4  That some “other evidence in the record . . . cut[s] against [Coonce’s] claim” is no justification for denying a hearing, Brumfield v. Cain, 576 U. S. 305, 320 (2015), especially where that evidence was less than compelling. For example, a psychologist estimated Coonce’s IQ at around 79 after his accident, while a Bureau of Prisons psychologist later estimated his IQ at around 77. However, neither of these estimates used tests designed to measure IQ. In contrast, the expert witness who calculated Coonce’s IQ at 71 did so using the leading clinical instrument for conducting such testing. Even the Government’s expert conceded that the defense expert’s IQ testing was conducted properly and that there was no evidence of malingering.

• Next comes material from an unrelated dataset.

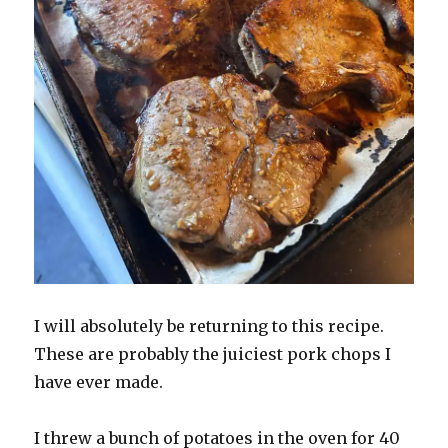
I will absolutely be returning to this recipe.
These are probably the juiciest pork chops I
have ever made.
I threw a bunch of potatoes in the oven for 40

5  See, e.g., Myers v. United States, 587 U. S. ___, ___ (2019) (Roberts, C. J., dissenting) (slip op., at 2) (GVR unwarranted “[u]nless there is some new development to consider”); Hicks v. United States, 582 U. S. ___, ___ (2017) (Gorsuch, J., concurring) (slip op., at 2) (in cases involving unpreserved but plain errors, GVR appropriate “where we think there’s a reasonable probability” that “curing the error will yield a different outcome”); Stutson v. United States, 516 U. S. 193, 198 (1996) (Scalia, J., dissenting with Lawrence v. Chater, 516 U. S. 163, 178, 191–192 (1996)) (GVR warranted “where an intervening factor has arisen that has a legal bearing upon the decision”).In Myers, unlike here, the Government endorsed the judgment below and requested GVR only because the lower court “made some mistakes in its legal analysis.” 587 U. S., at ___ (slip op., at 1). Hicks, too, did not involve any new development. Rather, the Government sought to resuscitate a claim that the defendant had forfeited. 582 U. S., at ___ (Roberts, C. J., dissenting).